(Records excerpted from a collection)
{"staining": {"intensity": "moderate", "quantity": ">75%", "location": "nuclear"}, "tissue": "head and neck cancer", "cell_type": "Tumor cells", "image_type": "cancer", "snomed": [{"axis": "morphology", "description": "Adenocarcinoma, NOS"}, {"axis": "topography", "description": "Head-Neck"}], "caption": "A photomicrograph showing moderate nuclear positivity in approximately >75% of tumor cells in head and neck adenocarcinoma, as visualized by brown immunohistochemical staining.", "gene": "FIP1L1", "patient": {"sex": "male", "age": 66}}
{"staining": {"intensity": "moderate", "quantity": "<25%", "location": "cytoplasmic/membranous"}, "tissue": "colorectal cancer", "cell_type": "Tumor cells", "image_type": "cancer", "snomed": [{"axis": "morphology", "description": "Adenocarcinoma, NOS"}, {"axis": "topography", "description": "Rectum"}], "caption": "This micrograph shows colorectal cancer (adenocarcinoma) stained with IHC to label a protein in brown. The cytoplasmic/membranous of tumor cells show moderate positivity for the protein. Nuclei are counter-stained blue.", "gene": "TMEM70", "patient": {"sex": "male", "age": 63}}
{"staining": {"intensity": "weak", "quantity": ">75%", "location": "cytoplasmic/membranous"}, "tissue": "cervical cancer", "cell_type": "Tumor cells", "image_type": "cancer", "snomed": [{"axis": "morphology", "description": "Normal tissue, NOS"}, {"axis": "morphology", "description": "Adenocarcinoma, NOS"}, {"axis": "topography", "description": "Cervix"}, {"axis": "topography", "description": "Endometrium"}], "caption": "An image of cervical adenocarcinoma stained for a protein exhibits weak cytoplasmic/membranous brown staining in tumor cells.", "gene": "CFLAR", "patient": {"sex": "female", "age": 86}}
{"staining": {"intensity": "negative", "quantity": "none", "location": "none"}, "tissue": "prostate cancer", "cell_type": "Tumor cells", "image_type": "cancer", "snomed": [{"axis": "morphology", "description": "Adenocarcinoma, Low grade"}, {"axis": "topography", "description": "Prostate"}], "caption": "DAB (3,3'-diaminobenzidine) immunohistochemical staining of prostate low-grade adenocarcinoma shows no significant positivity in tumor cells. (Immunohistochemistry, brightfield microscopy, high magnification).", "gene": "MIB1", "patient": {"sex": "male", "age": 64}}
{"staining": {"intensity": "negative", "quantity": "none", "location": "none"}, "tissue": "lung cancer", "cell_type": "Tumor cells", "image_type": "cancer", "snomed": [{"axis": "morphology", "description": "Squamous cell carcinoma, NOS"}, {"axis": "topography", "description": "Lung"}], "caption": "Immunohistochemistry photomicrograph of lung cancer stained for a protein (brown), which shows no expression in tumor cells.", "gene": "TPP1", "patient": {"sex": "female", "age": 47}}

=== TASK TO CARRY OUT ===
Each entry above is to be set down again in exactly the same words.

=== RESPONSE TO THIS TASK ===
{"staining": {"intensity": "moderate", "quantity": ">75%", "location": "nuclear"}, "tissue": "head and neck cancer", "cell_type": "Tumor cells", "image_type": "cancer", "snomed": [{"axis": "morphology", "description": "Adenocarcinoma, NOS"}, {"axis": "topography", "description": "Head-Neck"}], "caption": "A photomicrograph showing moderate nuclear positivity in approximately >75% of tumor cells in head and neck adenocarcinoma, as visualized by brown immunohistochemical staining.", "gene": "FIP1L1", "patient": {"sex": "male", "age": 66}}
{"staining": {"intensity": "moderate", "quantity": "<25%", "location": "cytoplasmic/membranous"}, "tissue": "colorectal cancer", "cell_type": "Tumor cells", "image_type": "cancer", "snomed": [{"axis": "morphology", "description": "Adenocarcinoma, NOS"}, {"axis": "topography", "description": "Rectum"}], "caption": "This micrograph shows colorectal cancer (adenocarcinoma) stained with IHC to label a protein in brown. The cytoplasmic/membranous of tumor cells show moderate positivity for the protein. Nuclei are counter-stained blue.", "gene": "TMEM70", "patient": {"sex": "male", "age": 63}}
{"staining": {"intensity": "weak", "quantity": ">75%", "location": "cytoplasmic/membranous"}, "tissue": "cervical cancer", "cell_type": "Tumor cells", "image_type": "cancer", "snomed": [{"axis": "morphology", "description": "Normal tissue, NOS"}, {"axis": "morphology", "description": "Adenocarcinoma, NOS"}, {"axis": "topography", "description": "Cervix"}, {"axis": "topography", "description": "Endometrium"}], "caption": "An image of cervical adenocarcinoma stained for a protein exhibits weak cytoplasmic/membranous brown staining in tumor cells.", "gene": "CFLAR", "patient": {"sex": "female", "age": 86}}
{"staining": {"intensity": "negative", "quantity": "none", "location": "none"}, "tissue": "prostate cancer", "cell_type": "Tumor cells", "image_type": "cancer", "snomed": [{"axis": "morphology", "description": "Adenocarcinoma, Low grade"}, {"axis": "topography", "description": "Prostate"}], "caption": "DAB (3,3'-diaminobenzidine) immunohistochemical staining of prostate low-grade adenocarcinoma shows no significant positivity in tumor cells. (Immunohistochemistry, brightfield microscopy, high magnification).", "gene": "MIB1", "patient": {"sex": "male", "age": 64}}
{"staining": {"intensity": "negative", "quantity": "none", "location": "none"}, "tissue": "lung cancer", "cell_type": "Tumor cells", "image_type": "cancer", "snomed": [{"axis": "morphology", "description": "Squamous cell carcinoma, NOS"}, {"axis": "topography", "description": "Lung"}], "caption": "Immunohistochemistry photomicrograph of lung cancer stained for a protein (brown), which shows no expression in tumor cells.", "gene": "TPP1", "patient": {"sex": "female", "age": 47}}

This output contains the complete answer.